The data analysis support system according to claim 5.
The CPU
Data analysis support characterized by calculating the number of feature components by multiplying the number of value types of each of the plurality of qualitative variables obtained from each table in each table among the plurality of input tables. system.

The data analysis support system according to claim 2.
The CPU
The value of the quantitative variable contained in each of the input multiple tables is converted into the value of one or more qualitative variables using the quantitative conversion table, and the value of the quantitative variable before conversion is converted. Information that associates the name of the included table with the value of the qualitative variable after conversion is stored in the quantitative conversion table, and the value of the qualitative variable after conversion is extracted as a keyword.
Outputs the aggregated analysis results of feature components including keywords, accepts selection input for the output keyword, identifies the selected keyword by the accepted input, and of the qualitative variables extracted as the specified keyword. A data analysis support system characterized in that the name of a table associated with a value is searched for from the qualitative conversion table and output.
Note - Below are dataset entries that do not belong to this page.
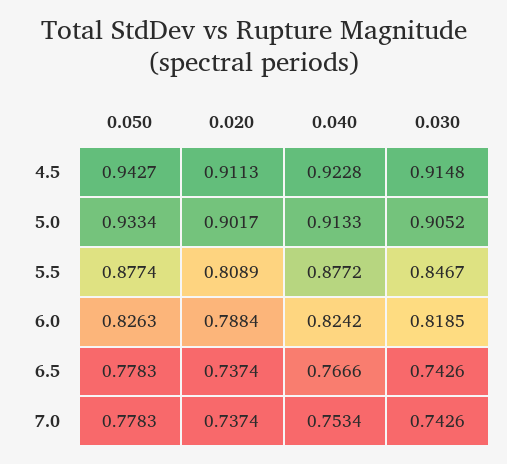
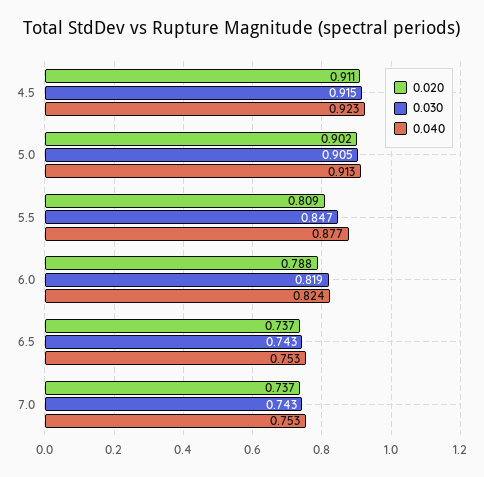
  {
-   "0.050": {
-     "4.5": 0.9427,
-     "5.0": 0.9334,
-     "5.5": 0.8774,
-     "6.0": 0.8263,
-     "6.5": 0.7783,
-     "7.0": 0.7783
-   },
    "0.020": {
      "4.5": 0.9113,
      "5.0": 0.9017,
      "5.5": 0.8089,
      "6.0": 0.7884,
      "6.5": 0.7374,
      "7.0": 0.7374
    },
    "0.040": {
      "4.5": 0.9228,
      "5.0": 0.9133,
      "5.5": 0.8772,
      "6.0": 0.8242,
-     "6.5": 0.7666,
+     "6.5": 0.753,
      "7.0": 0.7534
    },
    "0.030": {
      "4.5": 0.9148,
      "5.0": 0.9052,
      "5.5": 0.8467,
      "6.0": 0.8185,
      "6.5": 0.7426,
      "7.0": 0.7426
    }
  }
It is a data analysis support method using a computer.
The calculator
The memory where the program is stored and
A CPU that executes a program stored in the memory,
With
The CPU
Enter multiple tables and
Extract keywords from each of the multiple entered tables
Machine learning is performed on the extracted keywords, and as a result of machine learning analysis, feature components including a pair of keywords and appearance probabilities are extracted for each of a plurality of tables.
Based on the matching between the table of keywords included in the extracted feature component, the combination between the table of feature components is identified, and the combination is identified.
Synthesize the appearance probabilities of the characteristic components contained in the specified combination, aggregate the analysis results, and
A data analysis support method characterized by outputting aggregated analysis results.

The data analysis support method according to claim 9.
The calculator
An additional disk containing a qualitative conversion table that associates a range of quantitative variable values with the values of one or more qualitative variables.
The CPU
The value of the quantitative variable contained in each of the input multiple tables is converted into the value of one or more qualitative variables using the qualitative conversion table, and the value of the converted qualitative variable is converted. A data analysis support method characterized by extracting as a keyword.